USS Oxford AG-159/AGTR-1 (USS Oxford II)
US Navy 1961-1969

The second USS Oxford was a ship in the service of the United States Navy between the years 1960 and 1969. It was originally designated AG-159; in 1964 it was redesignated AGTR-1. It was acquired from the National Defense Reserve Fleet, as it had originally been built and launched in 1945 as a Liberty Ship, running cargo to Europe at the close of World War II. What was the Oxford, though? Er, um, well.

She was a spy ship.

Nowadays, they call them 'trawlers', which is a dry bit of humor. However, the Oxford wasn't; she was what you'd probably call a tramp freighter. Liberty Ship MC hull 3127, she was built at New England Shipbuilding Corp, South Portland, ME (which is either identical to or very close to what is now Bath Iron Works, which builds Arleigh Burke class guided missile destroyers, among other things). The USN dusted off her mothballs in October, 1960 and sent her off to Brooklyn Navy Yard, where she was made shipshape again and given a nice thick layer of regulation Navy Gray paint. They also stuck an ungodly number of electronic toys in her and enough antenna yardage on top to air-dry the lingerie of all the cathouses in Paris. Why? Those were for her new job.

In the early 1960s, the heady days of the Cold War, it was becoming rapidly clear to everyone involved that communications were going to be the name of the game. Not only people talking to people, but machines talking to people, people talking to machines, and - perhaps most important - machines talking to machines. As a result, platforms were needed to not only receive these signals, but to puzzle out where they might be found, what frequencies they lived on, what they sounded like, and who made them and when.

Aircraft were one way of doing this, of course. However, the problem with aircraft is that they have limited endurance. So unless you know roughly when the Other Guys are going to be chattering on the air, you may miss them. Also, aircraft are fragile, have limited on-board space and power and people, and have an awful tendency to come down on someone else's territory when things go wrong.

Enter the ship.

The notion of using ships to watch things going on in the ether wasn't new - the 'radar picket ship' had been used before, to great effect. But really, they had been performing a fixed task - one for which their equipment had been designed, and their personnel pre-trained. They were, in essence, mobile collection points for data whose nature was known. In this new world, with newer and shinier toys being unveiled every few weeks it seemed, that wasn't good enough. You needed to know what was being blithered about and how, and you needed to know now. The simplest way seemed to be to take the boffins who could tell you that and stick them on a ship and put the ship itself close enough to the action that they could sit there with headphones glued to their ears and pipes in their hands. Then they could wait, emitting clouds of tobacco smoke and probably making all manner of Navy-approved gay jokes as they cracked codes, discovered new signaling protocols and generally had a merry old time.

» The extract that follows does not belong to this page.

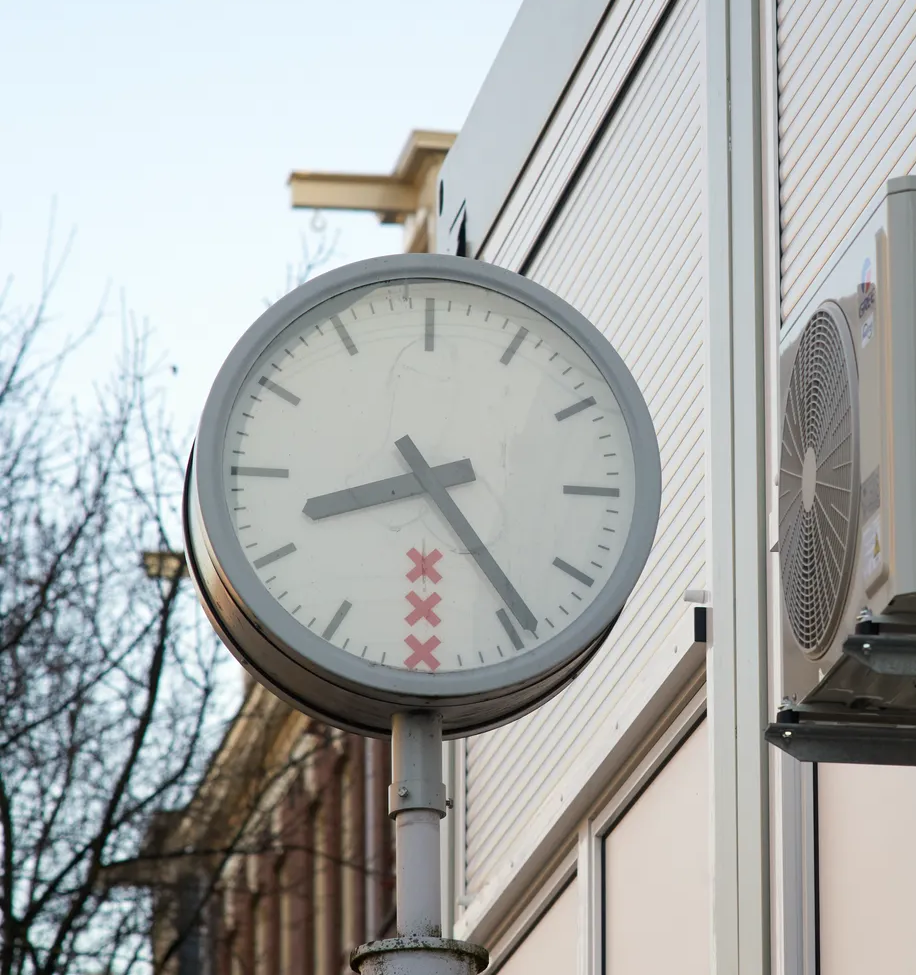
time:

The Oxford was to be such a ship.

Sure, the Navy will tell you she was a 'communications research vessel' designed to explore 'electromagnetic propagation phenomena.' They'll point proudly to the fact that she was involved in the first shore-to-ship radio communication that was bounced off the Moon. This, however, does seem a bit odd when you consider that the ship took part in no less than ten campaigns of the Vietnam War, and is remembered with fondness by an organization known as the "U.S. Naval Cryptologic Veterans Association."

Make of it what you will.

That 'shore to ship off the Moon' thing wasn't a fluke, either. The Oxford (and her four sister ships of the AGTR class) had a system called TRSSCOM, or Technical Research Ship Special Communications. It consisted of a gyrostabilized 16-foot dish antenna, roughly amidships. This antenna could be used to bounce radio signals off the Moon's surface - so when the Moon was visible both to the ship and to the receiving station (the Navy's communications station in Washington) data could be sent back from the ship for further analysis or for the NCA and military command to utilize. Think of it - a 441-foot satellite phone!

It wasn't all tea and crumpets. After the USS Pueblo incident, one crewman recalls 'ship scuttling devices' being installed in the ship to avoid her being captured by the enemy. Following Israel's attack on the USS Liberty, a large U.S. flag was painted atop her wheelhouse to be visible from the air. The Oxford, however, managed to make it through the wars, and perform the nautical equivalent of dying peacefully in bed. She was decommissioned December 19, 1969 in Yokusuka, Japan and struck from Naval rolls. She was scrapped the following year.

Update: If you're curious about the Ox or life aboard her, you're in luck. Here at E2 we happen to have a veteran of this ship prowling the ways; head on over and check out the early nodes of turboeye in which he describes his experiences.

Specs

Length: 441 ft. 6 in.
Beam: 59 ft.
Draft: 22 ft. (I presume that's operating, i.e. loaded to sail)
Displacement: 11,365 t (fluid)
Speed: 11 knots
Crew: 254 Officers and Men
Armament: 2 .50-caliber machine guns, three twin 20mm cannon for some period, various small arms.